September 1, 2015

The Golem and the Jinni by Helene Wecker


The Golem and the Jinni by Helene Wecker

“All of us are lonely at some point or another, no matter how any people surround us. And then, we meet someone who seems to understand. She smiles, and for a moment the loneliness disappears.”

In her debut novel, Helene Wecker tells an amazingly interwoven, beautiful mythological story. The story is a combination of historical fiction and fantasy literature and is masterfully layered with multiple settings, deep cultural ties, powerful themes of love, hope, loss, and freedom, and unforgettable characters.

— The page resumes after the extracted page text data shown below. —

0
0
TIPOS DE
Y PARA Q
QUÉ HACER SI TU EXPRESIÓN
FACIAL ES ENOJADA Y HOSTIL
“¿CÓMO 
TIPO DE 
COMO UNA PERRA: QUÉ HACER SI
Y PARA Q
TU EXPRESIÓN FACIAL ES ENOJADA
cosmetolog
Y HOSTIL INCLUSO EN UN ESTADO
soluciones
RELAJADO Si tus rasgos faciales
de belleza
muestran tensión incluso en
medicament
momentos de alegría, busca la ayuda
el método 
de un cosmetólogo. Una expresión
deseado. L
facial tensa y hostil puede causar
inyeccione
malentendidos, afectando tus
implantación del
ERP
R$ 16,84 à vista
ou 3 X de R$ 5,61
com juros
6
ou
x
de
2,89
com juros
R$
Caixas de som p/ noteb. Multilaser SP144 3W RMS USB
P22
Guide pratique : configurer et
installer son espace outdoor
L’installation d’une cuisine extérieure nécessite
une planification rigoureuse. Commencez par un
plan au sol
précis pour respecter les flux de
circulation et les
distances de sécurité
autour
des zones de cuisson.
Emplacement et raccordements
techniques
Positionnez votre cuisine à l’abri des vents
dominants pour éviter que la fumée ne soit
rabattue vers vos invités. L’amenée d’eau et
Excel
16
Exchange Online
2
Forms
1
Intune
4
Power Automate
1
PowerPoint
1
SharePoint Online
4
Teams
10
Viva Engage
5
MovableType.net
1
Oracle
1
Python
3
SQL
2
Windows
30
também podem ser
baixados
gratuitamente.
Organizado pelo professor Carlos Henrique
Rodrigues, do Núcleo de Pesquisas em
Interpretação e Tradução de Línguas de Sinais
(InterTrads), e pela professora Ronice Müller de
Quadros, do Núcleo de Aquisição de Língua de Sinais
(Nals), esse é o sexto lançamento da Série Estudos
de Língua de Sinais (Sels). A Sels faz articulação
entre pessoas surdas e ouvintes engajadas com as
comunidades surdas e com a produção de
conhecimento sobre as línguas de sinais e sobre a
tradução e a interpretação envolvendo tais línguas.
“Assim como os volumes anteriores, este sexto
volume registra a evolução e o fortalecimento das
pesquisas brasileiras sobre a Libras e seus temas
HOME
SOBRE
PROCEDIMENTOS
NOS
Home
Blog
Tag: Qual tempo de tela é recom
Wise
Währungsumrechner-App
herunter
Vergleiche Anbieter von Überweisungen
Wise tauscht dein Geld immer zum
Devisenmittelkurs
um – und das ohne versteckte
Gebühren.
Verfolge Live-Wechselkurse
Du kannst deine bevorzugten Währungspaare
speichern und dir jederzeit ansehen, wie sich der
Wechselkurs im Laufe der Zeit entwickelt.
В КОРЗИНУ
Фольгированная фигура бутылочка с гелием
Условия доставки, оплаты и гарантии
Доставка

The story begins in turn-of-the-century Poland when a man named Otto Rotfeld pays a mysterious man to make him a golem (a creature who has to obey their master) in the form of a woman he can take as his wife. On his transatlantic crossing to New York, Rotfeld wakes the golem but he soon afterward dies from a burst appendix. Alone, newly awakened, and without her master, the golem (who was given the name of Chava, meaning "life") is without direction. Her ability to hear the thoughts and desires of all of those around her leaves her mind in a deafening roar of confusion. When passengers on the boat realize Chava's name was never on the passenger list (her clay body had been stored in a wooden box until Rotfeld awoke her), they threaten to turn her into the police. As they near the dock in New York Harbor, she escapes under the shadow of the Statue of Liberty by jumping off the boat and walking across the depths of the ocean until she reaches the shore (she needs neither air nor food to survive). When an elderly rabbi, Avram Meyer, sees the woman wandering the streets and recognizes her as a golem, he takes her under his protection, trying to pass her off as a seamstress and a baker while they try to figure out what to do.

At the same time, a parallel story includes the day Boutrous Arbeely (a Syrian tinsmith living in Manhattan) repairs an old flask and releases a jinni (or "genie"). The jinni, Ahmad, had been trapped for one thousand years by a man who captured him and bound him in human form. Ahmad cannot remember how he was captured but can clearly recall his life in the Syrian desert, dwelling in a glass castle and roaming free and unchallenged. Arbeely takes on Ahmad as an apprentice--the jinni is able to melt metals with the heat of his hands--while Ahmad struggles with his new body, his physical appetites, and his anger.

Wecker's ability to weave in and out of narratives, characters, and time as she tells numerous stories is engaging, compelling, and a true page-turner. The ending was absolutely perfect and the craft of the writing itself is outstanding.